“He who has God and everything else has no more than he who has God only.”
(C.S. Lewis, The Weight of Glory)
I don’t really know what it means to go without. I certainly don’t know what it means to have nothing. I’ve grown up at a time and in a place where my basic needs for food, water, a roof over my head, and clothes on my back have always been met. Even in the darkest of times, I’ve been surrounded by people who loved and cared for me.
I’ve had, and I’ve needed. I’ve gained, and I’ve lost. In moments of honesty, I know that the ‘good times’ didn’t leave me any more content or fulfilled than the bad times. Contentment and satisfaction were momentary and fleeting.
Desires satisfied gave way to the ache of new desires. Longings fulfilled were met with some degree of dissatisfaction, fear, or doubt. We are filled with an insatiable appetite for more. It is here that Lewis’ words resonate with poignancy.
If Lewis is right (which I believe he is), then why is God not enough for me?
I am a Christian. I am a pastor. I am a husband and a father. I have all my basic needs (and much more!) provided for on a daily basis. So, why is it that while living with so much relative ‘wealth,’ I still feel such lack and loneliness?
Lewis’ answer in his essay The Weight of Glory, is that our restless pursuit for more is because we are meant for more. That our deepest intuitions and longings primarily exist, not to lead us to any finite person or possession or passing pleasure but into the eternal and infinite presence of God.
Even as I write this, I realize how cliché that the last statement sounds. It sounds right and flows well but feels empty in experience. It is here that I’m confronted by the reality that I look to God to satisfy my desires, rather than looking to him to be the satisfaction of my desire. The fulfillment of my longing.

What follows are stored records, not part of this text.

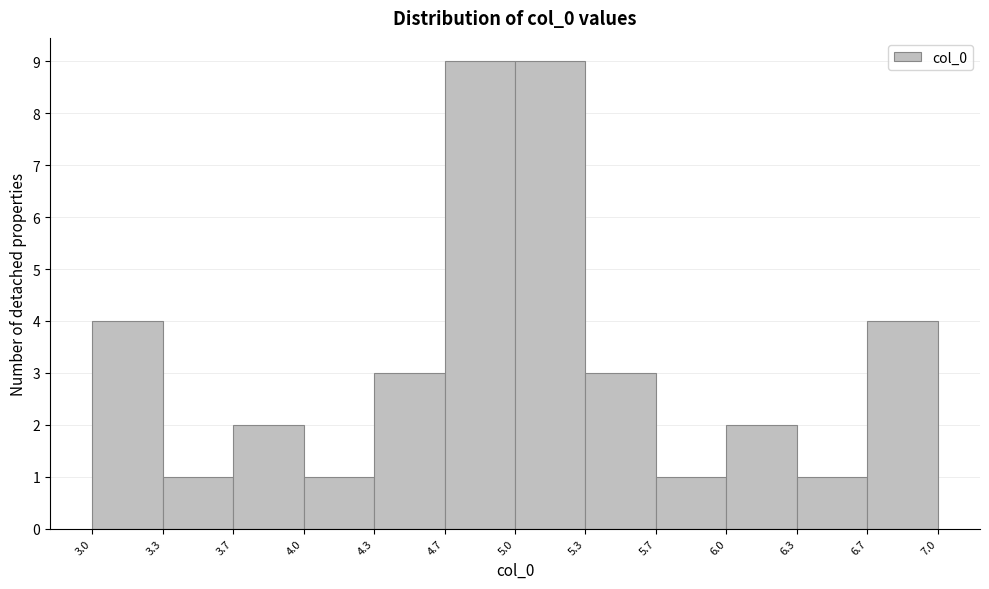

Reading left to right, list every bar in this chart as the range it spans on the x-axis followed by its height. The values are not printed on the chart, so give them approximately, as read against the axis.

3.0 to 3.3: 4
3.3 to 3.7: 1
3.7 to 4.0: 2
4.0 to 4.3: 1
4.3 to 4.7: 3
4.7 to 5.0: 9
5.0 to 5.3: 9
5.3 to 5.7: 3
5.7 to 6.0: 1
6.0 to 6.3: 2
6.3 to 6.7: 1
6.7 to 7.0: 4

My deepest longings for love and belonging, for purpose and significance, for pleasure and happiness, can not be fulfilled by anything in this life. While that is something I’ve always professed as a follower of Jesus, it is not something I’ve really believed. At least, not in any robust sense of ‘belief,’ not in a way that has consistently informed my desires.

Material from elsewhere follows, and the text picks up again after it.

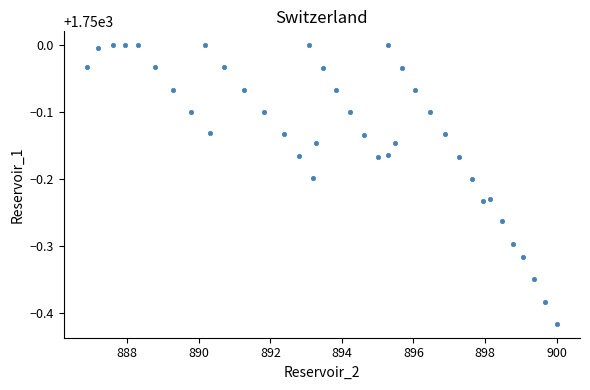

What is the range of Y values (max minus min)?

0.4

The more I sit with this, the more I realize that at the root of my sense of lack and loneliness is an ache to be loved and belong. Here I find the answer to my question. God is not enough for me because I struggle to believe I am enough for him.
I believe that God loves me, in a generic sense. I believe that he loves me amid the mass of humanity. But I struggle to believe that he loves me, that God sees me and seeks to intimately know and interact with me.

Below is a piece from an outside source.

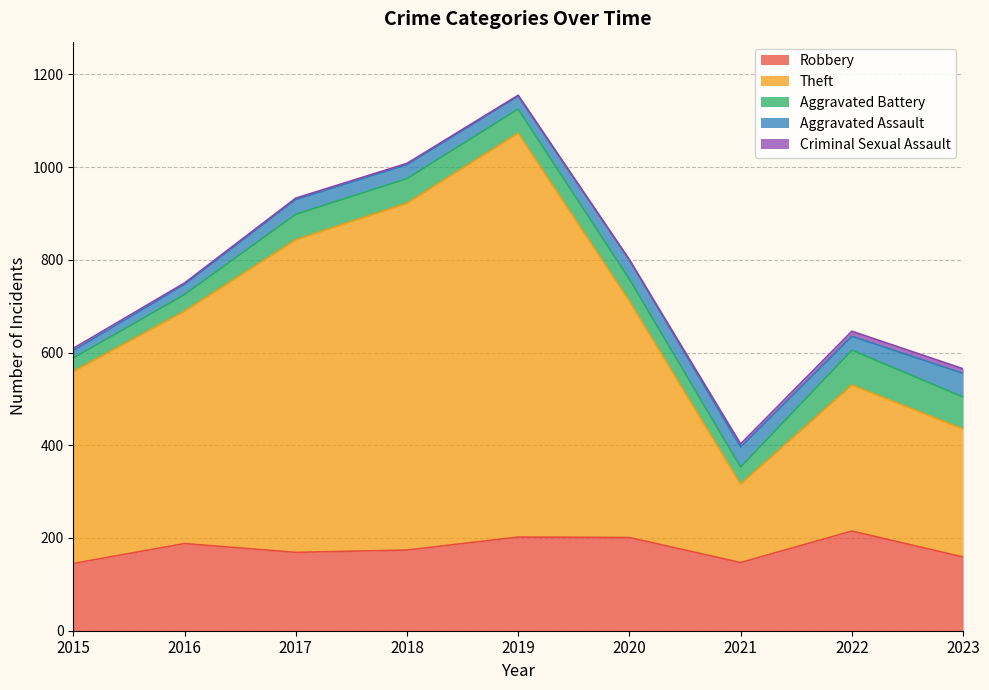

Rank the series by their maximum value, from highest to lowest.

Theft, Robbery, Aggravated Battery, Aggravated Assault, Criminal Sexual Assault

Whether for good or for ill, I don’t imagine God as being with me in my activities and behaviors. I don’t picture him affirming or cheering me on in my successes, or grieving with me over my sin and suffering. It’s not as if I feel the need to earn God’s love or curry his favor, but there is a sense of disconnection.
Even as a Christian of 30+ years and a pastor for nearly 20 years, I’m still learning to receive God’s love. The truth here is that every ache and every longing draws our attention to an area needing to be opened to the loving presence of God, in a way that no created being or thing can fulfill.
God has created us for friendship and vocation and marriage and parenting and numerous pleasures to enjoy; but such joys only find their fulness when grounded and enfolded in an intimate reception of God’s love for us, intimately, personally. It’s knowing that we are known in every way by God, so that in possessing Christ we possess everything, even if we possess nothing.
As Augustine famously wrote, “You have formed us for Yourself, Oh Lord, and our hearts are restless till they find rest in You.” (Confessions, Book 1)
This is a life-long journey of arriving, of being and becoming. I am a consummated bride and yet still a virgin waiting to receive my groom. It’s in the pain of longing and disappointment where I am awakened to my deepest need. If I resist reaching for my usual fixes (food; drink; sex; busyness; shopping; Netflix …) to assuage my desires and numb my disappointment, and instead open myself to the penetrating presence of the Spirit, to allow him to hear the aches of my soul and speak his love into my heart— maybe there I’ll find ‘rest,’ true contentment that transcends my situation (Philippians 4:11-12); to “taste and see that the LORD [alone] is good” enough to satisfy my deepest needs and longings (Psalm 34:8).